Confident Gen. Groves

From an interview in the October 1945 issue of Collier’s magazine, General Leslie R. Groves emerges as an extraordinarily decisive person who did not harbor self-doubts or worries during the Manhattan Project.

Document Type:
Gen. Groves.

From “The Man Who Made Manhattan” by Robert De Vore

In the days when he was building Army camps, Groves insisted upon quick decisions. It was a standing rule that all questions on the sites had to be answered in twenty-four hours or an explanation given. In Manhattan, Groves cut the time for decisions down to one hour or less—even for the most complicated ones. He can remember only one occasion when it took longer to reach a decision. That was when they had to put up at Hanford Engineer Works “things” (someday the world may know the secret of those “things”) that they couldn’t be sure would be needed. They only knew that they either were building essential parts of the plant, or, said Groves, “monuments to a bad guess.”
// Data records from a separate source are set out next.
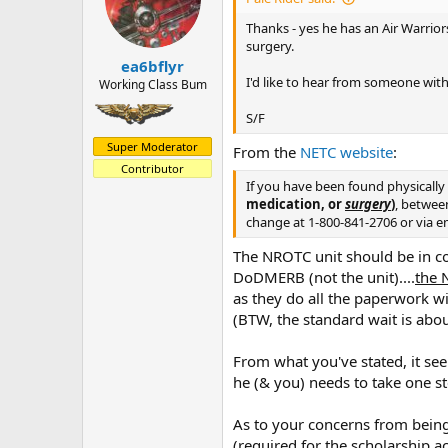
Thanks - yes he has an Air Warrio
surgery.
ea6bflyr
I'd like to hear from someone with
Working Class Bum
S/F
Super Moderator
From the
NETC website
:
Contributor
If you have been found physically 
medication, or
surgery
)
, betwee
change at 1-800-841-2706 or via e
The NROTC unit should be in co
DoDMERB (not the unit)....
the 
as they do all the paperwork w
(BTW, the standard wait is abou
From what you've stated, it see
he (& you) needs to take one st
As to your concerns from bein
(required for the scholarship a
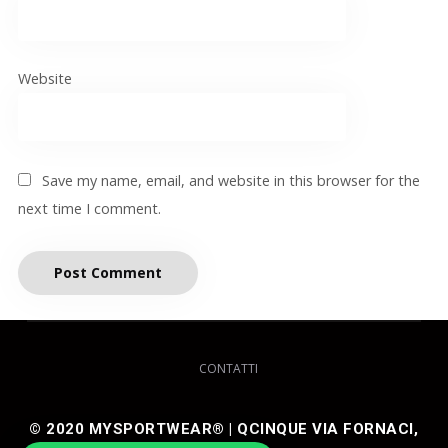
Website
Save my name, email, and website in this browser for the
next time I comment.
CONTATTI
© 2020 MYSPORTWEAR® | QCINQUE VIA FORNACI,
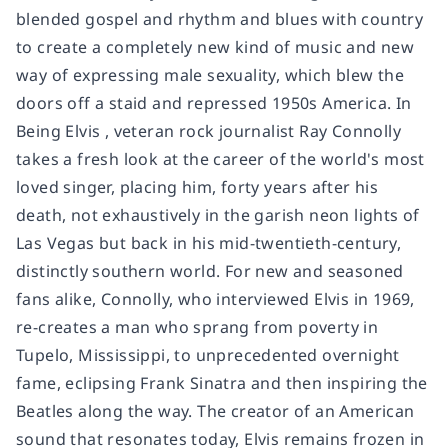
blended gospel and rhythm and blues with country
to create a completely new kind of music and new
way of expressing male sexuality, which blew the
doors off a staid and repressed 1950s America. In
Being Elvis , veteran rock journalist Ray Connolly
takes a fresh look at the career of the world's most
loved singer, placing him, forty years after his
death, not exhaustively in the garish neon lights of
Las Vegas but back in his mid-twentieth-century,
distinctly southern world. For new and seasoned
fans alike, Connolly, who interviewed Elvis in 1969,
re-creates a man who sprang from poverty in
Tupelo, Mississippi, to unprecedented overnight
fame, eclipsing Frank Sinatra and then inspiring the
Beatles along the way. The creator of an American
sound that resonates today, Elvis remains frozen in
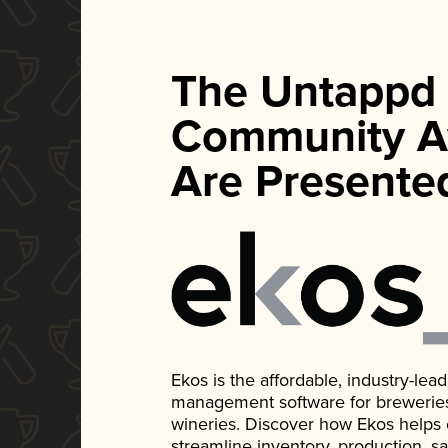
The Untappd
Community A
Are Presente
Ekos is the affordable, industry-le
management software for breweries, d
wineries. Discover how Ekos helps
streamline inventory, production, s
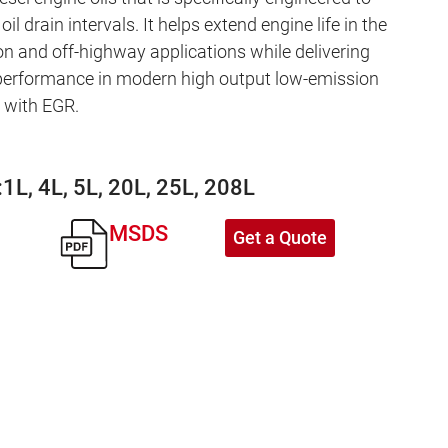
oil drain intervals. It helps extend engine life in the
n and off-highway applications while delivering
performance in modern high output low-emission
d with EGR.
:
1L, 4L, 5L, 20L, 25L, 208L
MSDS
Get a Quote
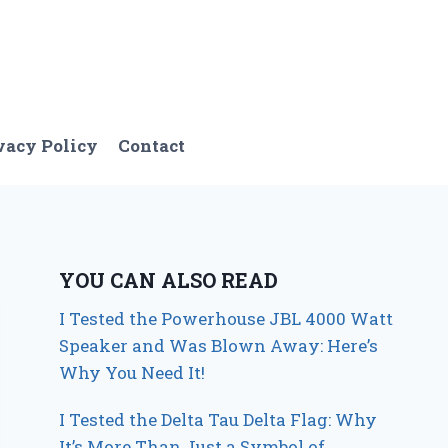
vacy Policy
Contact
YOU CAN ALSO READ
I Tested the Powerhouse JBL 4000 Watt
Speaker and Was Blown Away: Here’s
Why You Need It!
I Tested the Delta Tau Delta Flag: Why
It’s More Than Just a Symbol of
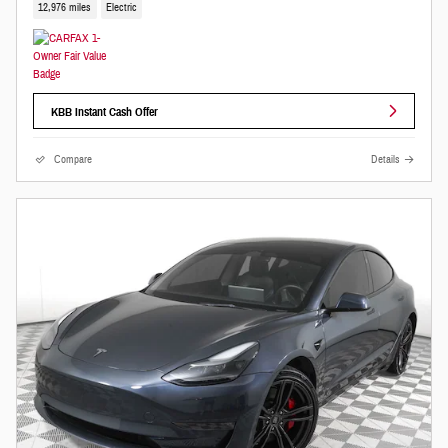
12,976 miles
Electric
KBB Instant Cash Offer
Compare
Details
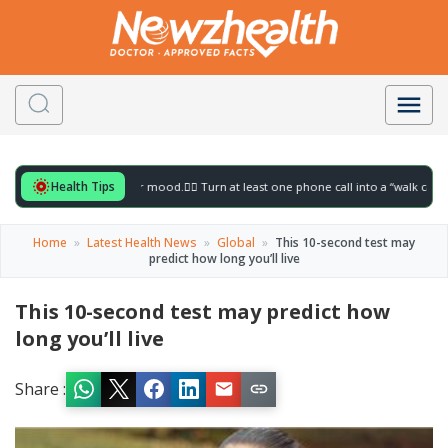
Health Tips
 for to gently lift your mood.
🚶‍♀️ Turn at least one phone call into a “walk call” and 
Home
»
Latest Health News
»
Global
»
This 10-second test may
predict how long you’ll live
This 10-second test may predict how
long you’ll live
Share :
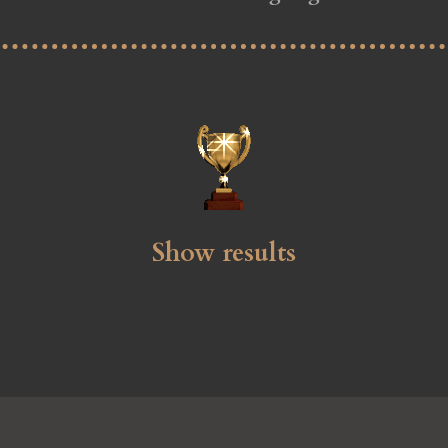
Show results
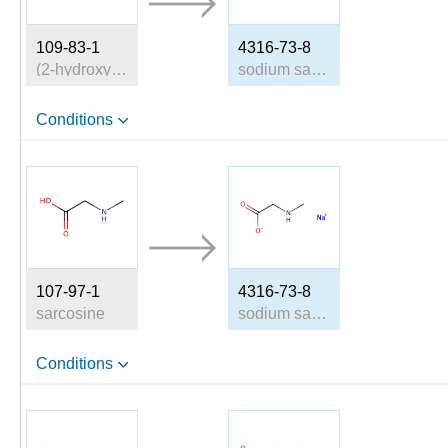
109-83-1
4316-73-8
(2-hydroxyethyl)(methyl)amine
sodium sarcosinate
Conditions
107-97-1
4316-73-8
sarcosine
sodium sarcosinate
Conditions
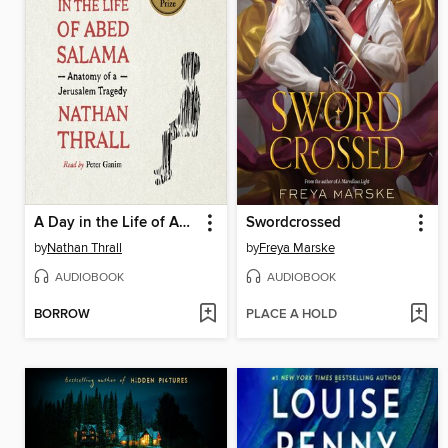
A Day in the Life of Abed Salama
Swordcrossed
by
Nathan Thrall
by
Freya Marske
AUDIOBOOK
AUDIOBOOK
BORROW
PLACE A HOLD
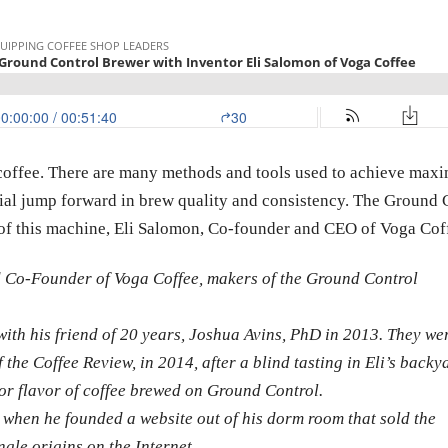
r coffee. There are many methods and tools used to achieve max
ntial jump forward in brew quality and consistency. The Ground 
r of this machine, Eli Salomon, Co-founder and CEO of Voga Cof
d Co-Founder of Voga Coffee, makers of the Ground Control
with his friend of 20 years, Joshua Avins, PhD in 2013. They we
 the Coffee Review, in 2014, after a blind tasting in Eli’s backy
or flavor of coffee brewed on Ground Control.
6, when he founded a website out of his dorm room that sold the
ngle origins on the Internet.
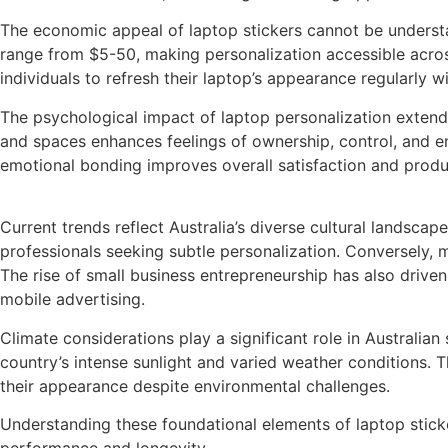
The economic appeal of laptop stickers cannot be understat
range from $5-50, making personalization accessible across
individuals to refresh their laptop’s appearance regularly wi
The psychological impact of laptop personalization extend
and spaces enhances feelings of ownership, control, and em
emotional bonding improves overall satisfaction and produc
Current trends reflect Australia’s diverse cultural landsca
professionals seeking subtle personalization. Conversely, 
The rise of small business entrepreneurship has also drive
mobile advertising.
Climate considerations play a significant role in Australian
country’s intense sunlight and varied weather conditions. T
their appearance despite environmental challenges.
Understanding these foundational elements of laptop sticker
performance and longevity.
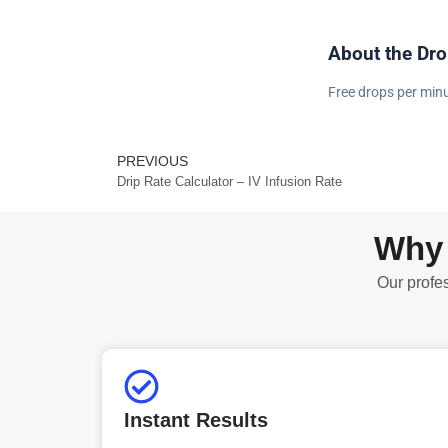
About the Dro
Free drops per minu
PREVIOUS
Prev
Drip Rate Calculator – IV Infusion Rate
Why 
Our profes
Instant Results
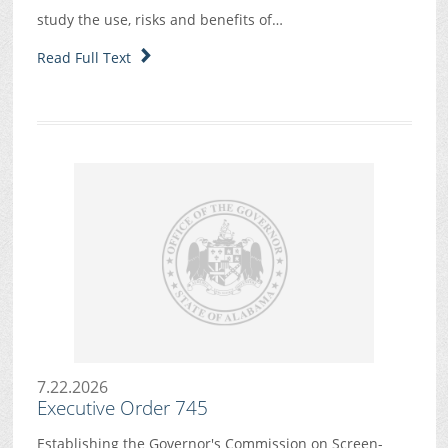
study the use, risks and benefits of…
Read Full Text
7.22.2026
Executive Order 745
Establishing the Governor's Commission on Screen-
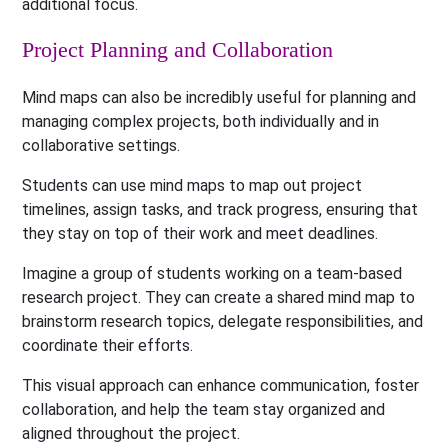
additional focus.
Project Planning and Collaboration
Mind maps can also be incredibly useful for planning and
managing complex projects, both individually and in
collaborative settings.
Students can use mind maps to map out project
timelines, assign tasks, and track progress, ensuring that
they stay on top of their work and meet deadlines.
Imagine a group of students working on a team-based
research project. They can create a shared mind map to
brainstorm research topics, delegate responsibilities, and
coordinate their efforts.
This visual approach can enhance communication, foster
collaboration, and help the team stay organized and
aligned throughout the project.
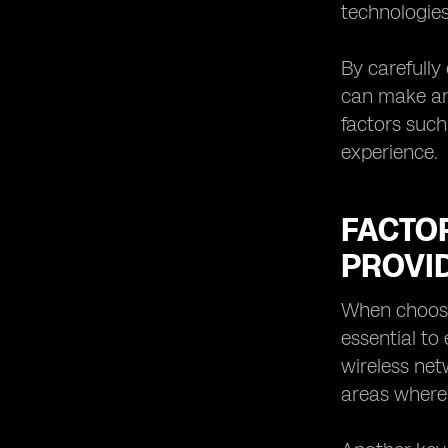
technologies
By carefully
can make an 
factors such
experience.
FACTO
PROVI
When choosin
essential to
wireless net
areas where 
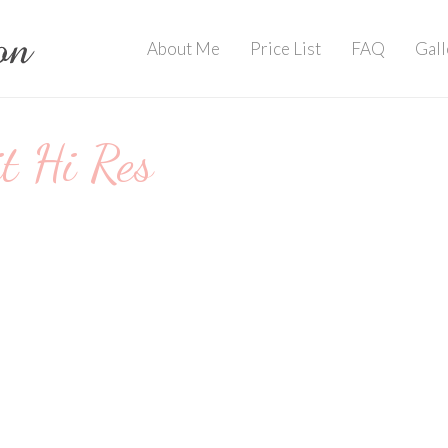
About Me
Price List
FAQ
Gall
 Hi Res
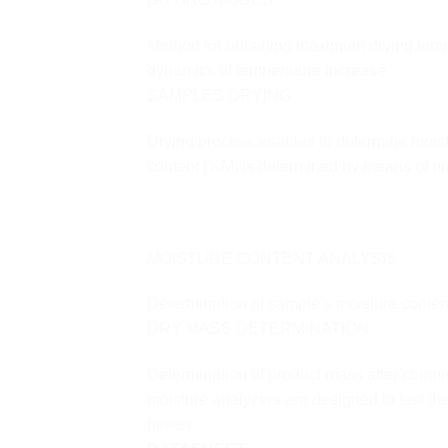
Method for obtaining maximum drying tempera
dynamics of temperature increase.
SAMPLES DRYING
Drying process enables to determine moist
content [%M] is determined by means of pre
MOISTURE CONTENT ANALYSIS
Determination of sample’s moisture conten
DRY MASS DETERMINATION
Determination of product mass after comp
moisture analyzers are designed to test th
heater.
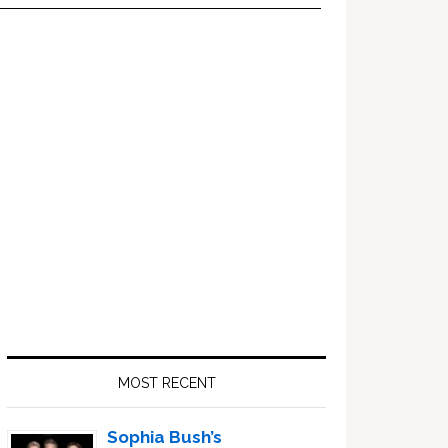
Primary
Sidebar
MOST RECENT
Sophia Bush’s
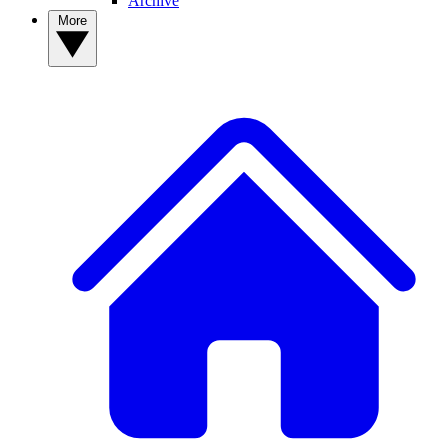
Archive
More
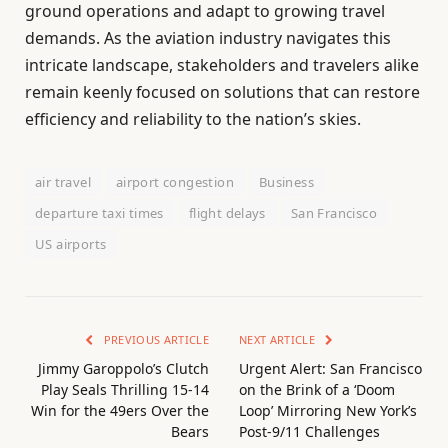
ground operations and adapt to growing travel
demands. As the aviation industry navigates this
intricate landscape, stakeholders and travelers alike
remain keenly focused on solutions that can restore
efficiency and reliability to the nation’s skies.
air travel
airport congestion
Business
departure taxi times
flight delays
San Francisco
US airports
PREVIOUS ARTICLE
NEXT ARTICLE
Jimmy Garoppolo’s Clutch
Urgent Alert: San Francisco
Play Seals Thrilling 15-14
on the Brink of a ‘Doom
Win for the 49ers Over the
Loop’ Mirroring New York’s
Bears
Post-9/11 Challenges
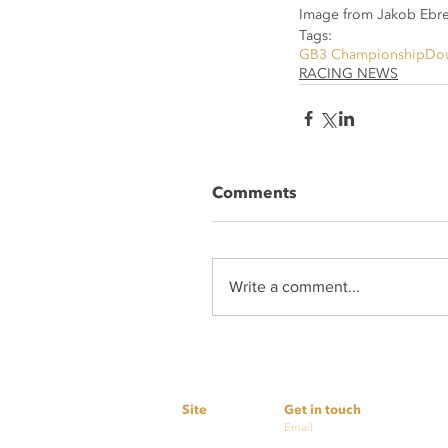
Image from Jakob Ebre
Tags:
GB3 Championship
Dou
RACING NEWS
Comments
Write a comment...
Site
Get in touch
Home
Email
simon@nextlevelmotor
Services
cashby@nextlevelmoto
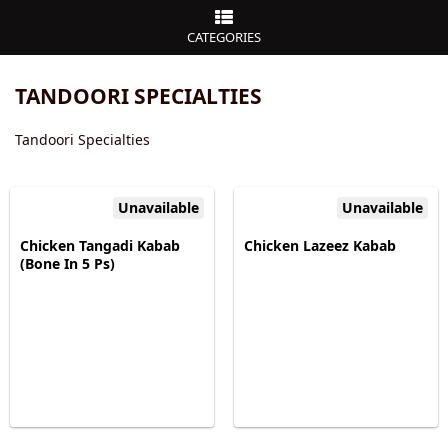
CATEGORIES
TANDOORI SPECIALTIES
Tandoori Specialties
Unavailable
Unavailable
Chicken Tangadi Kabab
Chicken Lazeez Kabab
(Bone In 5 Ps)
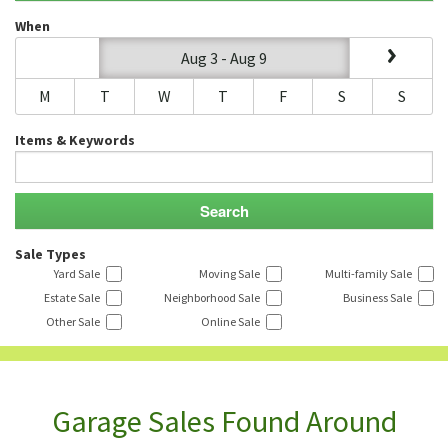
When
Aug 3 - Aug 9
M
T
W
T
F
S
S
Items & Keywords
Sale Types
Yard Sale
Moving Sale
Multi-family Sale
Estate Sale
Neighborhood Sale
Business Sale
Other Sale
Online Sale
Garage Sales Found Around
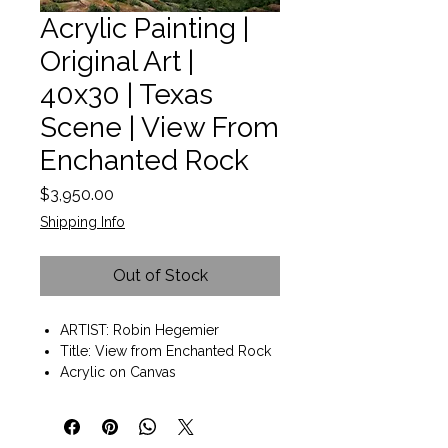
Acrylic Painting |
Original Art |
40x30 | Texas
Scene | View From
Enchanted Rock
Price
$3,950.00
Shipping Info
Out of Stock
ARTIST: Robin Hegemier
Title: View from Enchanted Rock
Acrylic on Canvas
Wall art ready to hang
Painting size 40"x30"x2"
Gallery wrap style with painted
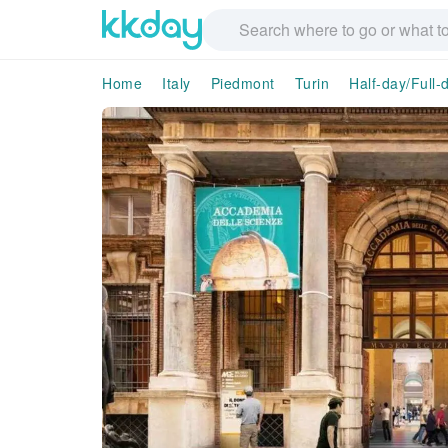
Home
Italy
Piedmont
Turin
Half-day/Full-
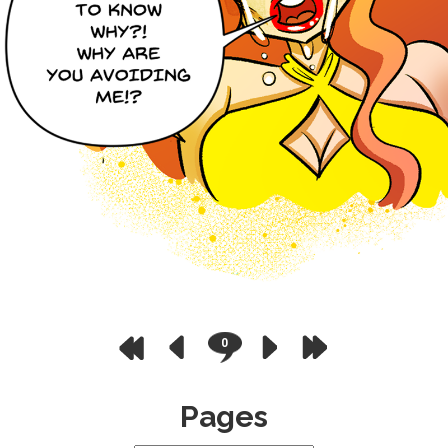
0
Pages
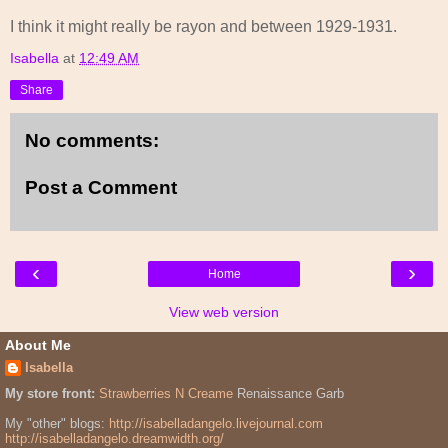
I think it might really be rayon and between 1929-1931.
Isabella
at
12:49 AM
Share
No comments:
Post a Comment
‹
›
Home
View web version
About Me
Isabella
My store front:
Strawberries N Creame
Renaissance Garb
My "other" blogs:
http://isabelladangelo.livejournal.com
http://isabelladangelo.dreamwidth.org/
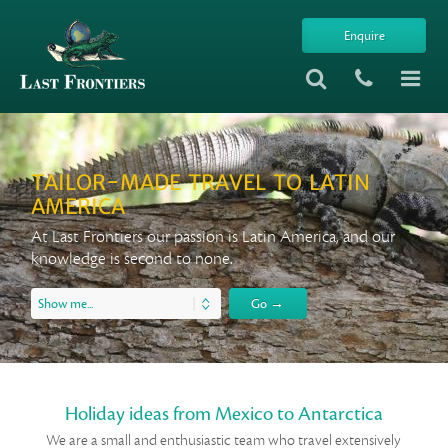
Enquire
TAILOR-MADE TRAVEL TO LATIN
AMERICA
At Last Frontiers our passion is Latin America, and our
knowledge is second to none.
Holiday ideas from Mexico to Antarctica
We are a small and enthusiastic team who travel extensively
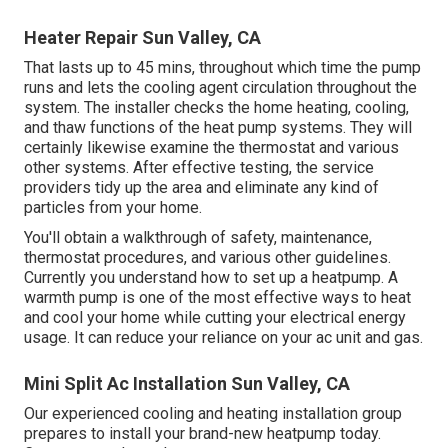
Heater Repair Sun Valley, CA
That lasts up to 45 mins, throughout which time the pump
runs and lets the cooling agent circulation throughout the
system. The installer checks the home heating, cooling,
and thaw functions of the heat pump systems. They will
certainly likewise examine the thermostat and various
other systems. After effective testing, the service
providers tidy up the area and eliminate any kind of
particles from your home.
You'll obtain a walkthrough of safety, maintenance,
thermostat procedures, and various other guidelines.
Currently you understand how to set up a heatpump. A
warmth pump is one of the most effective ways to heat
and cool your home while cutting your electrical energy
usage. It can reduce your reliance on your ac unit and gas.
Mini Split Ac Installation Sun Valley, CA
Our experienced cooling and heating installation group
prepares to install your brand-new heatpump today.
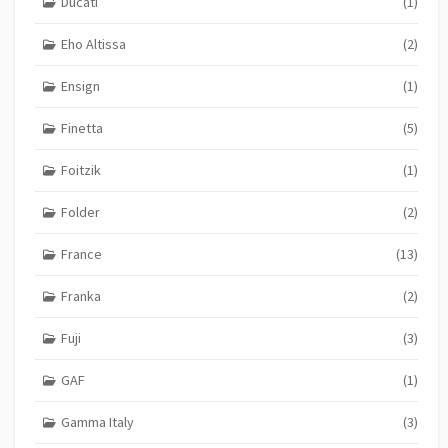
Ducati
(1)
Eho Altissa
(2)
Ensign
(1)
Finetta
(5)
Foitzik
(1)
Folder
(2)
France
(13)
Franka
(2)
Fuji
(3)
GAF
(1)
Gamma Italy
(3)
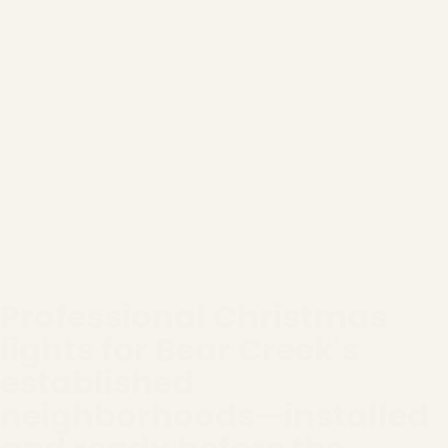
Professional Christmas
lights for Bear Creek's
established
neighborhoods—installed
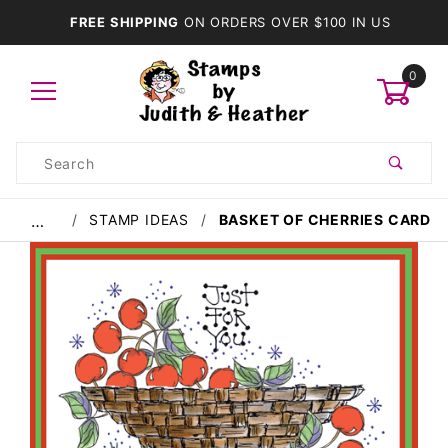
FREE SHIPPING
ON ORDERS OVER $100 IN US
0
Product
Search
Global Account Log In
STAMP IDEAS
BASKET OF CHERRIES CARD
…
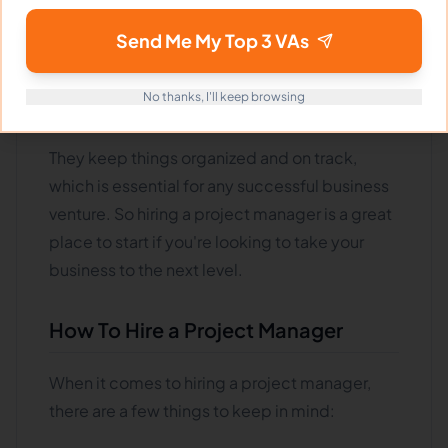
help you grow your business tomorrow.
Project managers are responsible for ensuring
Send Me My Top 3 VAs
that all the pieces of a project come together
and are completed on time and within
No thanks, I'll keep browsing
budget
.
They keep things organized and on track,
which is essential for any successful business
venture. So hiring a project manager is a great
place to start if you're looking to take your
business to the next level.
How To Hire a Project Manager
When it comes to hiring a project manager,
there are a few things to keep in mind:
You can’t explain General Groves by the little things that keep up the morale of many men. He never lost faith in his ability to succeed. He and his friends will tell you that quite simply and without pretension. His friends would ask him how he bore his responsibilities. He would grin and reply, “If I can’t do the job, no one man can.”

“My emotional graph is a straight line,” Groves told me. “I never worried. This job would never have been done if I had. I never had any doubts. Not having any doubts, I could not feel very surprised or elated by our success.”